As a protest about the scandals I decided to move banks.. in theory it is easy.. there is an inter-bank agreement to transfer direct-debit/standing-orders. My new bank asked Barclays for the information, Barclays said that I didn’t have any.. not willing to cooperate I call that.
I continue to believe that it is wrong to use LDV to complain about particular companies who have no economic way of monitoring blogs and so no way of defending themselves.
As it happens, I also use Barclays internet banking servoce, and I find it superb. All it requires is a web browser and a userid and password which you get from Barclays. It’s a very useful system and very easy to set up. A person really has to be very clumsy indeed to have trouble using the system – it;s just the same as using virtually any other online interface, except for the extra security features.
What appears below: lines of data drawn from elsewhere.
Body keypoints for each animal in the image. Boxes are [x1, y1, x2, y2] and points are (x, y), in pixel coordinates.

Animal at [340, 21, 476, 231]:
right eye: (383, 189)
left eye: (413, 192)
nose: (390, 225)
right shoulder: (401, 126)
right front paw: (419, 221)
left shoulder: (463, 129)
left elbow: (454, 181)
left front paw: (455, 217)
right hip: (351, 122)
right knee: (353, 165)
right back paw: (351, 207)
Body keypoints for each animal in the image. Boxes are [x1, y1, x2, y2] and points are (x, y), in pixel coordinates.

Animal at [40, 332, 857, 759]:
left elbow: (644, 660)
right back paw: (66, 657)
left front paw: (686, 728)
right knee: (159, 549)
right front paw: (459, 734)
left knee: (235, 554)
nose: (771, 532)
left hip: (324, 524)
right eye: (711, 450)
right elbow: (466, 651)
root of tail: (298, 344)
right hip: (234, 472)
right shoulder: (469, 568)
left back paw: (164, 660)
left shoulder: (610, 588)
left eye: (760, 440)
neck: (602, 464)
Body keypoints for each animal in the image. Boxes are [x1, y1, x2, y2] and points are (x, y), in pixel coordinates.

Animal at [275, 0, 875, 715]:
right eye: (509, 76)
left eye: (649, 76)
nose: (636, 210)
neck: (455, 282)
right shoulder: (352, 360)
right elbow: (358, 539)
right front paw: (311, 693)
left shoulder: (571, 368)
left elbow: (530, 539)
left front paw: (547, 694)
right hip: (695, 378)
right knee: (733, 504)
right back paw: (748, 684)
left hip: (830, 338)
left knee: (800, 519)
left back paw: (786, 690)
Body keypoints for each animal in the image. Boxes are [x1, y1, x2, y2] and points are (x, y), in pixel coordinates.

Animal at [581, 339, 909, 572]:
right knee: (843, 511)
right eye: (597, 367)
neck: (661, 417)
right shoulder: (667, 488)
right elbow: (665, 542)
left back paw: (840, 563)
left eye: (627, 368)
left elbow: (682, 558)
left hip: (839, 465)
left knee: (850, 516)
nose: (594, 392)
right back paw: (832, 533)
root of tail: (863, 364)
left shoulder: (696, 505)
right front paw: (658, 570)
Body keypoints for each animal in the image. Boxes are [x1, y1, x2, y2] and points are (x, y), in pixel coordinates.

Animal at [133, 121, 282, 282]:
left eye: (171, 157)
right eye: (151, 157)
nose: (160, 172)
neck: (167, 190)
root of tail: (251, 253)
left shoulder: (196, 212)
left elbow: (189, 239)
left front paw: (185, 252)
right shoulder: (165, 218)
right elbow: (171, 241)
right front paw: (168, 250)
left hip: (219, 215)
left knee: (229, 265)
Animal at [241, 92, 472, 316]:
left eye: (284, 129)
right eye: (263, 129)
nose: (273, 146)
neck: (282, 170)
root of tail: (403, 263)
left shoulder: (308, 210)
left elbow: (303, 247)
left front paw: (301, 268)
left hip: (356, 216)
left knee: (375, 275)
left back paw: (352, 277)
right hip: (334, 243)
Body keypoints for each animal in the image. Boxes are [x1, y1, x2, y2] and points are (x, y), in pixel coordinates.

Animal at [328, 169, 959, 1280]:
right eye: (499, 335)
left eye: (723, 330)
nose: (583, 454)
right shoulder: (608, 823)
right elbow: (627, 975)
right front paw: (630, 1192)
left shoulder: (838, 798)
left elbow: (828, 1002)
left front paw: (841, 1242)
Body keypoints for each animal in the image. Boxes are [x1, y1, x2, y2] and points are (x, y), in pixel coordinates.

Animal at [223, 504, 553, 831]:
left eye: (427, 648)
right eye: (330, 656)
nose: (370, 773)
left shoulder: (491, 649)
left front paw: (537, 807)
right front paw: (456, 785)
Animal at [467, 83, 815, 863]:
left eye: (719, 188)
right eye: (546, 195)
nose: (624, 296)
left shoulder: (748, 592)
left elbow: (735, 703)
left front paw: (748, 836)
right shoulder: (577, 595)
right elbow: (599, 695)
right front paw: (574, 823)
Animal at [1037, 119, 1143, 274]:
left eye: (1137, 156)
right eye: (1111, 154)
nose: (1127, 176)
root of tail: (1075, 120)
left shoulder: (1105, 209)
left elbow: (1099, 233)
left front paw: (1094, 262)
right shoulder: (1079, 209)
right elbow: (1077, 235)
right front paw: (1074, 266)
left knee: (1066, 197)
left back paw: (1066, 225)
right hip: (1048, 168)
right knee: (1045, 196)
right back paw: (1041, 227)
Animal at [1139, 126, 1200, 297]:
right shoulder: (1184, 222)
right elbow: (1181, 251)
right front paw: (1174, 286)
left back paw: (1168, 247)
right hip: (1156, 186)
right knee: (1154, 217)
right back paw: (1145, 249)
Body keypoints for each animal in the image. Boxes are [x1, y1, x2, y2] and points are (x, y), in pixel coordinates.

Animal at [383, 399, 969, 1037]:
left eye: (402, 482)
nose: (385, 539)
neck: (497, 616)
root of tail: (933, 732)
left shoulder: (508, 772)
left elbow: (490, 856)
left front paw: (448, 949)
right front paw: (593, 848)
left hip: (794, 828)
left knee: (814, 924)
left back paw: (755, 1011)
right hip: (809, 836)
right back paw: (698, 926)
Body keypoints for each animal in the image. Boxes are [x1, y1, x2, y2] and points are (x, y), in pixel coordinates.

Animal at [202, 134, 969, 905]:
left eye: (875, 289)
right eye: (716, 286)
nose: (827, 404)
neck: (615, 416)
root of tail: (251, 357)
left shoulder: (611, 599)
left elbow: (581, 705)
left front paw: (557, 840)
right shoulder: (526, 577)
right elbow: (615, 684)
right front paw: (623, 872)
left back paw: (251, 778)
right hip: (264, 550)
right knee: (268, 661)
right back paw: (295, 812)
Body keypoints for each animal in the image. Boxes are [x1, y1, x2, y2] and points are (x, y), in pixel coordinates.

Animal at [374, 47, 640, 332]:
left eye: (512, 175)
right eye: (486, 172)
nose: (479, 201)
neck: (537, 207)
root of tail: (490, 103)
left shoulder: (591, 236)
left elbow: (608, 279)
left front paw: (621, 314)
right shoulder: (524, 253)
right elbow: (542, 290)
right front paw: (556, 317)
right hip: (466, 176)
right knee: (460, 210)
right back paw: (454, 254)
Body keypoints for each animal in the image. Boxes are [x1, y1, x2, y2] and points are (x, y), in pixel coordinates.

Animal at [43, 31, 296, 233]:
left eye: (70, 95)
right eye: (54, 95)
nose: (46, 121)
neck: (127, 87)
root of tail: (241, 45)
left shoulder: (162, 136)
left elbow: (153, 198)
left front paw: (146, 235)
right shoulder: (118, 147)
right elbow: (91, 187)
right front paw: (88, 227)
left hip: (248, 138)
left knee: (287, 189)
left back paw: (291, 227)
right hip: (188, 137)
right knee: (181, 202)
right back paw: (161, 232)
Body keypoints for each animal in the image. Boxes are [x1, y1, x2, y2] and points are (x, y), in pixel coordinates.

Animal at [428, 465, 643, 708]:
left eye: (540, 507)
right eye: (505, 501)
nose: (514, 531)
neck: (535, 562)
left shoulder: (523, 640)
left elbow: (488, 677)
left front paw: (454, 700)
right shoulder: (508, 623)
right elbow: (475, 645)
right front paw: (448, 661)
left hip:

Banks do of course have economic ways of monitoring blogs – from google alerts to wholesale public affairs departments which scan the networks. I once complained on twitter about BT and got a response suggesting that I contact a particular email address. I did and the problem was solved. Barclays is big enough to look after itself and has shown no interest in sorting there problems.
Actually I don’t really complain about the individuals but about the systems. The man who supposed to be looking after me was hamstrung by a system which concealed from him the complaints of his client. The manager of the branch in Vauxhall, who revealed to me the extent of the bank’s error, was very kind. The poor training of the person who suggested that someone was criminally paying my bills was not his fault.
The fault lies with the atrocious management who have systematically depersonalised the system in the pursuit of excessive profit. There is a direct correlation between the poor service I received and the mismanagement of the rest of the empire.
Yes: I am not in debt and can move easily. If more of us moved then life might be more bearable for those who cannot so move so easily.
Incidentally, is it just me or do the rest of you see an ad for the Halifax in the middle of these postings?